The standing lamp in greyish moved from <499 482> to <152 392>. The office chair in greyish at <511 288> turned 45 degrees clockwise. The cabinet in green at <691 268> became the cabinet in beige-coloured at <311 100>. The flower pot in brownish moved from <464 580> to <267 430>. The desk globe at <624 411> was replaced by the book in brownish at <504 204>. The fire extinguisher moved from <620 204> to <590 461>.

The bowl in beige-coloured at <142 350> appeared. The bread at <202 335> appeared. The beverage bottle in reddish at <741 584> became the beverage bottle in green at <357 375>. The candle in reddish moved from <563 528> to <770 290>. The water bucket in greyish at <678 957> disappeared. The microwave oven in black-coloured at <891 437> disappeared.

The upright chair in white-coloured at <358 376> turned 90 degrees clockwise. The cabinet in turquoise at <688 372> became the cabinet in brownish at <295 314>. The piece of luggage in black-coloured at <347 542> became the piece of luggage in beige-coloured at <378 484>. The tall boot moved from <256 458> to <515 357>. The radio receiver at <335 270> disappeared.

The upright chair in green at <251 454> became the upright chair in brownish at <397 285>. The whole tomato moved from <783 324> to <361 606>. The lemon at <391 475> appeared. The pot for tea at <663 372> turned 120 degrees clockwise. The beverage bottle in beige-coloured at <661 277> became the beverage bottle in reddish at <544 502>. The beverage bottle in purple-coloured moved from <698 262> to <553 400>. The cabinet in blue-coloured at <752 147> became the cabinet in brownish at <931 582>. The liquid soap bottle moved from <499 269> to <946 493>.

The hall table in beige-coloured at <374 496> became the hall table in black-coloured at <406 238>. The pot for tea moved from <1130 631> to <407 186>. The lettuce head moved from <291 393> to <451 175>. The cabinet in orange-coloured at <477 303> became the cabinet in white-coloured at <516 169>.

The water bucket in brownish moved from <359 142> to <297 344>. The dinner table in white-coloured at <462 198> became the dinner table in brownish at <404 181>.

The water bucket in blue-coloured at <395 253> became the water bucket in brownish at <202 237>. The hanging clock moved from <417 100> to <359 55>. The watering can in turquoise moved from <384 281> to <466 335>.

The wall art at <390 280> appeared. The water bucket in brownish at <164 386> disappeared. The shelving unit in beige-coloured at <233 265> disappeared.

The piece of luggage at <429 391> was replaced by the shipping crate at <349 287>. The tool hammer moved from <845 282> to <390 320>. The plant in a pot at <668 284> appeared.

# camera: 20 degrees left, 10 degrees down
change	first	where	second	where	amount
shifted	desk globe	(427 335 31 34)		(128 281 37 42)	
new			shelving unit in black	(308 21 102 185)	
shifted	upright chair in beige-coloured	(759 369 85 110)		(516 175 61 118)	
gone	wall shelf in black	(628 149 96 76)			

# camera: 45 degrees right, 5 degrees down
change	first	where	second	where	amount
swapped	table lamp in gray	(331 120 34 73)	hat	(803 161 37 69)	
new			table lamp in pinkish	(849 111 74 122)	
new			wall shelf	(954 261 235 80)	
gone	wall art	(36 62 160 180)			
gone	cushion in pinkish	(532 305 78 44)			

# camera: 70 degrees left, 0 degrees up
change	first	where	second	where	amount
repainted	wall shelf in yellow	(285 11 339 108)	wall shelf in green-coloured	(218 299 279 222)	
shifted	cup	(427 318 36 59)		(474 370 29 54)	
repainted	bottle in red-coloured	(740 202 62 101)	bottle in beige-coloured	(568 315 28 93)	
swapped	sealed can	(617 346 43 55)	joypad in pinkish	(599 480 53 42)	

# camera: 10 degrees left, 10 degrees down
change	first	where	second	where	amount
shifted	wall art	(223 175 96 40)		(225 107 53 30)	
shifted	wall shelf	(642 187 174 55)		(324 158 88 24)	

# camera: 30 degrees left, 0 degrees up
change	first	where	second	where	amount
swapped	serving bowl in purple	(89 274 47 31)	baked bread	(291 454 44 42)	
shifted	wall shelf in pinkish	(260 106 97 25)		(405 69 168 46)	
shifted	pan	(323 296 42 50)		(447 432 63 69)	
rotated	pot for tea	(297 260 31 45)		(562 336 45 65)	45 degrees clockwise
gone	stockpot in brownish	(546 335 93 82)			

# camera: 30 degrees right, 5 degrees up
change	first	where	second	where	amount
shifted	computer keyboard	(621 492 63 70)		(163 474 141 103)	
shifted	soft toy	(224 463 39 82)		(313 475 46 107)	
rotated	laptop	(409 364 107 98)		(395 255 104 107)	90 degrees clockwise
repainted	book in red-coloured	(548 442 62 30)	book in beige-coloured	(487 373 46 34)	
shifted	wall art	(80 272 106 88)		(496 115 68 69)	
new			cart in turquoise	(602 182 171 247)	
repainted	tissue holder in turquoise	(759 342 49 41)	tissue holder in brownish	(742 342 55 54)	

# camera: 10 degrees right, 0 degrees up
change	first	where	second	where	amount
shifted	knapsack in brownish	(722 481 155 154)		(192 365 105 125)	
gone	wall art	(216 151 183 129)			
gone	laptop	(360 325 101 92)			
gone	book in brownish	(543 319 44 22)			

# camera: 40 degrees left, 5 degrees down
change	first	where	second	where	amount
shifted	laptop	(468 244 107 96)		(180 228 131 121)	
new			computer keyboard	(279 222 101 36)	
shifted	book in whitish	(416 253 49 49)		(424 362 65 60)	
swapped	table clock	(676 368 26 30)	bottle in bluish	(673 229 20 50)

= = =

TASK DETAILS
Without omission, retype the full listing shown above.

EXERCISE RESPONSE
The standing lamp in greyish moved from <499 482> to <152 392>. The office chair in greyish at <511 288> turned 45 degrees clockwise. The cabinet in green at <691 268> became the cabinet in beige-coloured at <311 100>. The flower pot in brownish moved from <464 580> to <267 430>. The desk globe at <624 411> was replaced by the book in brownish at <504 204>. The fire extinguisher moved from <620 204> to <590 461>.

The bowl in beige-coloured at <142 350> appeared. The bread at <202 335> appeared. The beverage bottle in reddish at <741 584> became the beverage bottle in green at <357 375>. The candle in reddish moved from <563 528> to <770 290>. The water bucket in greyish at <678 957> disappeared. The microwave oven in black-coloured at <891 437> disappeared.

The upright chair in white-coloured at <358 376> turned 90 degrees clockwise. The cabinet in turquoise at <688 372> became the cabinet in brownish at <295 314>. The piece of luggage in black-coloured at <347 542> became the piece of luggage in beige-coloured at <378 484>. The tall boot moved from <256 458> to <515 357>. The radio receiver at <335 270> disappeared.

The upright chair in green at <251 454> became the upright chair in brownish at <397 285>. The whole tomato moved from <783 324> to <361 606>. The lemon at <391 475> appeared. The pot for tea at <663 372> turned 120 degrees clockwise. The beverage bottle in beige-coloured at <661 277> became the beverage bottle in reddish at <544 502>. The beverage bottle in purple-coloured moved from <698 262> to <553 400>. The cabinet in blue-coloured at <752 147> became the cabinet in brownish at <931 582>. The liquid soap bottle moved from <499 269> to <946 493>.

The hall table in beige-coloured at <374 496> became the hall table in black-coloured at <406 238>. The pot for tea moved from <1130 631> to <407 186>. The lettuce head moved from <291 393> to <451 175>. The cabinet in orange-coloured at <477 303> became the cabinet in white-coloured at <516 169>.

The water bucket in brownish moved from <359 142> to <297 344>. The dinner table in white-coloured at <462 198> became the dinner table in brownish at <404 181>.

The water bucket in blue-coloured at <395 253> became the water bucket in brownish at <202 237>. The hanging clock moved from <417 100> to <359 55>. The watering can in turquoise moved from <384 281> to <466 335>.

The wall art at <390 280> appeared. The water bucket in brownish at <164 386> disappeared. The shelving unit in beige-coloured at <233 265> disappeared.

The piece of luggage at <429 391> was replaced by the shipping crate at <349 287>. The tool hammer moved from <845 282> to <390 320>. The plant in a pot at <668 284> appeared.

# camera: 20 degrees left, 10 degrees down
change	first	where	second	where	amount
shifted	desk globe	(427 335 31 34)		(128 281 37 42)	
new			shelving unit in black	(308 21 102 185)	
shifted	upright chair in beige-coloured	(759 369 85 110)		(516 175 61 118)	
gone	wall shelf in black	(628 149 96 76)			

# camera: 45 degrees right, 5 degrees down
change	first	where	second	where	amount
swapped	table lamp in gray	(331 120 34 73)	hat	(803 161 37 69)	
new			table lamp in pinkish	(849 111 74 122)	
new			wall shelf	(954 261 235 80)	
gone	wall art	(36 62 160 180)			
gone	cushion in pinkish	(532 305 78 44)			

# camera: 70 degrees left, 0 degrees up
change	first	where	second	where	amount
repainted	wall shelf in yellow	(285 11 339 108)	wall shelf in green-coloured	(218 299 279 222)	
shifted	cup	(427 318 36 59)		(474 370 29 54)	
repainted	bottle in red-coloured	(740 202 62 101)	bottle in beige-coloured	(568 315 28 93)	
swapped	sealed can	(617 346 43 55)	joypad in pinkish	(599 480 53 42)	

# camera: 10 degrees left, 10 degrees down
change	first	where	second	where	amount
shifted	wall art	(223 175 96 40)		(225 107 53 30)	
shifted	wall shelf	(642 187 174 55)		(324 158 88 24)	

# camera: 30 degrees left, 0 degrees up
change	first	where	second	where	amount
swapped	serving bowl in purple	(89 274 47 31)	baked bread	(291 454 44 42)	
shifted	wall shelf in pinkish	(260 106 97 25)		(405 69 168 46)	
shifted	pan	(323 296 42 50)		(447 432 63 69)	
rotated	pot for tea	(297 260 31 45)		(562 336 45 65)	45 degrees clockwise
gone	stockpot in brownish	(546 335 93 82)			

# camera: 30 degrees right, 5 degrees up
change	first	where	second	where	amount
shifted	computer keyboard	(621 492 63 70)		(163 474 141 103)	
shifted	soft toy	(224 463 39 82)		(313 475 46 107)	
rotated	laptop	(409 364 107 98)		(395 255 104 107)	90 degrees clockwise
repainted	book in red-coloured	(548 442 62 30)	book in beige-coloured	(487 373 46 34)	
shifted	wall art	(80 272 106 88)		(496 115 68 69)	
new			cart in turquoise	(602 182 171 247)	
repainted	tissue holder in turquoise	(759 342 49 41)	tissue holder in brownish	(742 342 55 54)	

# camera: 10 degrees right, 0 degrees up
change	first	where	second	where	amount
shifted	knapsack in brownish	(722 481 155 154)		(192 365 105 125)	
gone	wall art	(216 151 183 129)			
gone	laptop	(360 325 101 92)			
gone	book in brownish	(543 319 44 22)			

# camera: 40 degrees left, 5 degrees down
change	first	where	second	where	amount
shifted	laptop	(468 244 107 96)		(180 228 131 121)	
new			computer keyboard	(279 222 101 36)	
shifted	book in whitish	(416 253 49 49)		(424 362 65 60)	
swapped	table clock	(676 368 26 30)	bottle in bluish	(673 229 20 50)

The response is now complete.